About Louis Marshall Jones
Louis Marshall Jones (October 20, 1913–February 19, 1998), known professionally as Grandpa Jones, was an American banjo player and "old time" country and gospel music singer. He is a member of the Country Music Hall of Fame.
Born in the farming community of Niagra in Henderson County, Kentucky, Jones spent his teenage years in Akron, Ohio, where he began singing country music tunes on a local radio show. By 1935 his pursuit of a musical career took him to WBZ (AM) radio in Boston, Massachusetts where he met musician/songwriter Bradley Kincaid, who gave him the nickname "Grandpa" because of his off-stage grumpiness at early-morning radio shows. Jones liked the name and decided to create a stage persona based around it.
Performing as Grandpa Jones, he played the banjo, yodeled, and sang mostly old-time ballads. The vaudevillian humor was a bridge to television entertainment. Jones used the old fashioned style of banjo playing called clawhammer, which gave a rough backwoods flavor to his performances. Some of his more famous songs include, "T For Texas", "Are You From Dixie", "Night Train To Memphis" and "Mountain Dew". He also wrote the song "Eight More Miles To Louisville". Moving to Nashville, Tennessee, he became a member of the Grand Ole Opry.

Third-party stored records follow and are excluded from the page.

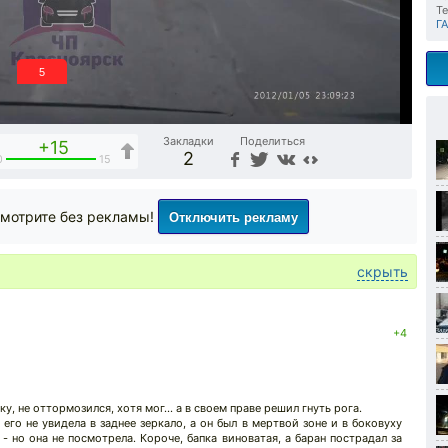
Те
Г
4
Закладки
Поделиться
+15
2
0
15
Отключить рекламу
мотрите без рекламы!
скрыть
+4
у, не оттормозился, хотя мог... а в своем праве решил гнуть рога.
у его не увидела в заднее зеркало, а он был в мертвой зоне и в боковуху
- но она не посмотрела. Короче, бапка виноватая, а баран пострадал за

Jones later became a regular cast member on the long-running television show Hee Haw, often responding to the show's skits with his trademark phrase "Outrageous". He also played banjo, either by himself or with fellow banjo player David "Stringbean" Akeman. Another musical segment featured in the early years of Hee Haw had Grandpa and "His lovely wife, Ramona" accompanying a song while ringing bells held in their hands and on Grandpa's feet. A favorite skit had off-camera cast members asking "Hey Grandpa, what's for supper?", to which he would describe either a delicious, country-style meal ("Buttermilk biscuits smothered in chicken gravy, home-fried potatoes, collard greens and Grandmother's fresh-baked blueberry pie à la mode!" and the cast would reply, "Yum, yum!"); or, occasionally, he would tell about something not so good, ("Because you were bad, thawed out TV dinners!" at which the cast would scoff, "Yuck!"); on one occasion, he said "I ain't got nothing", he was booed. A running gag was that the window he pretended to polish had no glass, and Jones would slip his fingers through the empty frame. He also joined cast mates Buck Owens, Roy Clark and Kenny Price in a gospel segment at the end of some shows.
A resident of rural Ridgetop, Tennessee outside of Nashville, he was a neighbor and friend of fellow musician David "Stringbean" Akeman. On the morning of November 11, 1973, Jones discovered the bodies of Akeman and his wife who had been murdered during the night by robbers. Jones later testified at the trial of the killers and his testimony helped to secure a conviction. He identified a gun found in their possession as one he had given to Akeman as a gift.
In 1978, Jones was inducted into the Country Music Hall of Fame. His autobiography, Everybody's Grandpa: Fifty Years Behind The Mike was published in 1984 (written with assistance from Charles K. Wolfe).
In January 1998, Jones suffered a stroke after his second show performance at the Grand Ole Opry. He died on February 19, 1998, aged 84. Jones was buried in the Luton Memorial Methodist Church cemetery in Nashville.